Tuesday, February 16, 2016

Hope and Anchor

Walking with intention changes places.

It changes atmospheres, and it changes hearts.

When God spoke to Christian, our team leader, about Camden, Christian started walking the land.

That was seven years ago, and we have been walking there with him ever since. For seven years, he and Johanna have invested in the ground of Camden. They have walked it faithfully. They have spoken to shop keepers, workers in the market, residents of Camden, tourists snapping photos with no idea of where they are, the homeless sitting outside the pubs, and everybody in between. They have prayed for God to open doors for us to move to Camden, and more recently, for us to start a church in Camden.

Last May, we started meeting for church in Camden. Our whole team, along with some other Christians from the area, met in basements of coffee shops, because we saw the need for a church in Camden, one of the cultural centres of London, and therefore, the UK (see a post about it here). We saw the witchcraft present in the area, the paganism, the worship of materialism and self-destruction through drugs, and we knew that God should be there.

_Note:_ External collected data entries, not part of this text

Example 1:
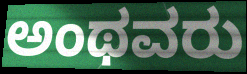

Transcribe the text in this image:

ಅಂಥವರು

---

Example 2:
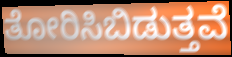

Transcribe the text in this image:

ತೋರಿಸಿಬಿಡುತ್ತವೆ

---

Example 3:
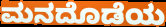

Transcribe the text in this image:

ಮನದೊಡೆಯ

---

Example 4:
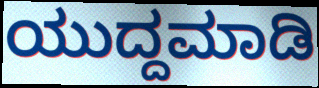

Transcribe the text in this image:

So we started coming to worship in a place where our bit of light would be a dramatic difference to the resident darkness.

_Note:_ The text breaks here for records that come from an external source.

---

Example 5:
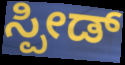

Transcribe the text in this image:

ಸ್ಪೀಡ್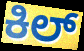
ಕಿಲ್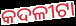
କଦଳୀଟା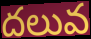
దలువ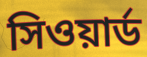
সিওয়ার্ড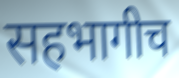
सहभागीच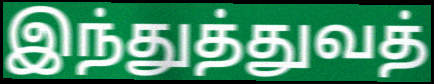
இந்துத்துவத்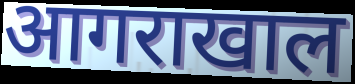
आगराखाल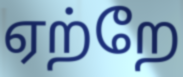
ஏற்றேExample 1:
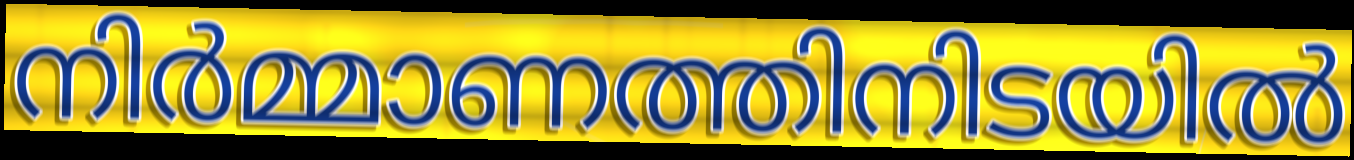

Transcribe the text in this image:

നിർമ്മാണത്തിനിടയിൽ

And on Sunday, we unlocked the doors to the Upper Room, a space we are renting in the centre of Camden, and we held the first meeting of Hope and Anchor Community Church. It was mainly our team, with a few others, who met. But we got to worship God loudly without worrying about disturbing coffee shop patrons. We set up tea, coffee, and biscuits, we greeted at the door, we saw a friend who came to Christ in Trafalgar Square last summer come up the stairs to join us. And we saw the fruit of a dream that was planted seven years ago.

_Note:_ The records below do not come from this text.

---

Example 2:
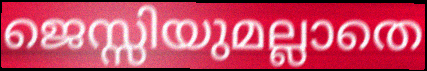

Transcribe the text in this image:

ജെസ്സിയുമല്ലാതെ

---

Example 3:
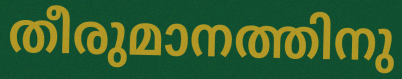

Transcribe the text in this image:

തീരുമാനത്തിനു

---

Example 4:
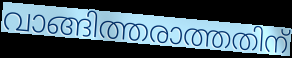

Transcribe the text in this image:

വാങ്ങിത്തരാത്തതിന്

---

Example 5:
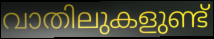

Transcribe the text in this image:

വാതിലുകളുണ്ട്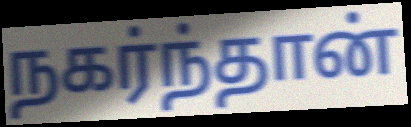
நகர்ந்தான்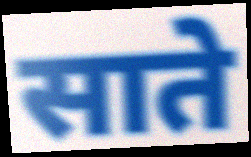
साते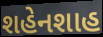
શહેનશાહ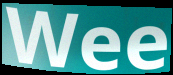
WeeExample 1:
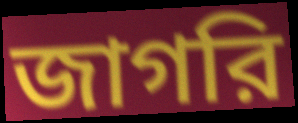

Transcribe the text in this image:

জাগরি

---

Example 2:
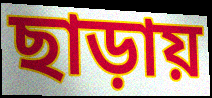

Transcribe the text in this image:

ছাড়ায়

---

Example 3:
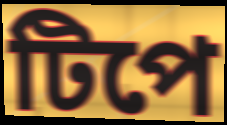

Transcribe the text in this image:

টিপে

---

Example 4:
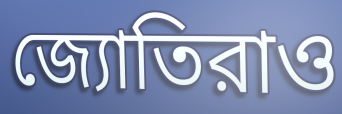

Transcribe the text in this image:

জ্যোতিরাও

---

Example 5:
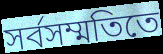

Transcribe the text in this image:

সর্বসম্মতিতে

We still have many dreams for Camden. Dreams of living there, of running schools there, of having a coffee shop, of filling it with crazy Christians from dozens of nations. But this is a step, the fulfillment of a part of the promise. It is another whisper of God's faithfulness, another reason to celebrate a God whose timing is perfect, even if we cannot comprehend it (even if it frustrates us to no end). 

There is a difference between stubbornness and conviction, as Christian spoke about in the church meeting on Sunday. And when you have conviction, you will walk the land. For seven years, when you want to move now, and now, and now, you will continue to walk the land. 

And we will keep walking the land until we can call it home.